YOUR GOAL
Return each entry below word for word, leaving out any image.

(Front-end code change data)
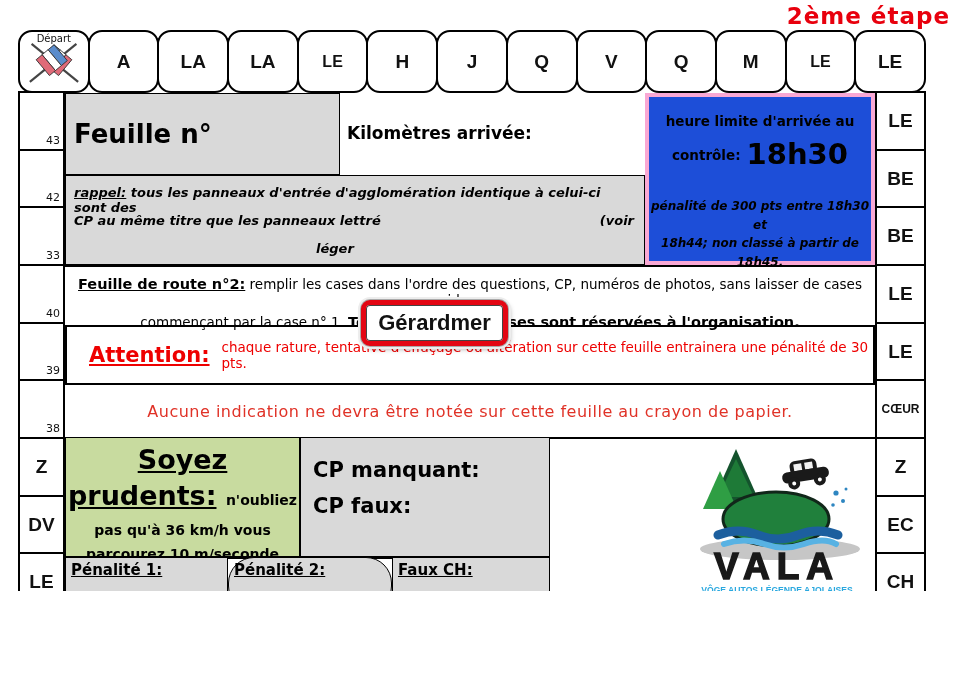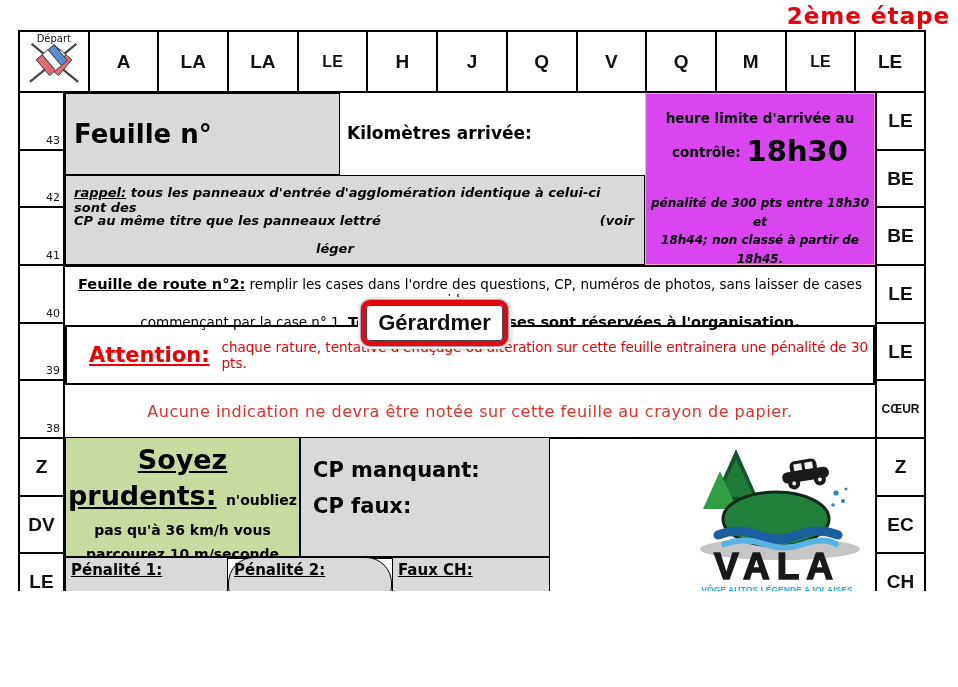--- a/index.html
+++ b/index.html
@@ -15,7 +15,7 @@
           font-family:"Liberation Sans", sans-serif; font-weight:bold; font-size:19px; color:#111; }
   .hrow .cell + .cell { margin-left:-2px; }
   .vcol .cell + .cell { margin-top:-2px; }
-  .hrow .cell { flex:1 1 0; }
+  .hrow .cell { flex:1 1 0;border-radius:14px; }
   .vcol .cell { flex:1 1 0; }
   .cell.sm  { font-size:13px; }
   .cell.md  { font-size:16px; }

RESULT OF THIS TASK
--- a/index.html
+++ b/index.html
@@ -15,7 +15,7 @@
           font-family:"Liberation Sans", sans-serif; font-weight:bold; font-size:19px; color:#111; }
   .hrow .cell + .cell { margin-left:-2px; }
   .vcol .cell + .cell { margin-top:-2px; }
-  .hrow .cell { flex:1 1 0; }
+  .hrow .cell { flex:1 1 0;border-radius:14px; }
   .vcol .cell { flex:1 1 0; }
   .cell.sm  { font-size:13px; }
   .cell.md  { font-size:16px; }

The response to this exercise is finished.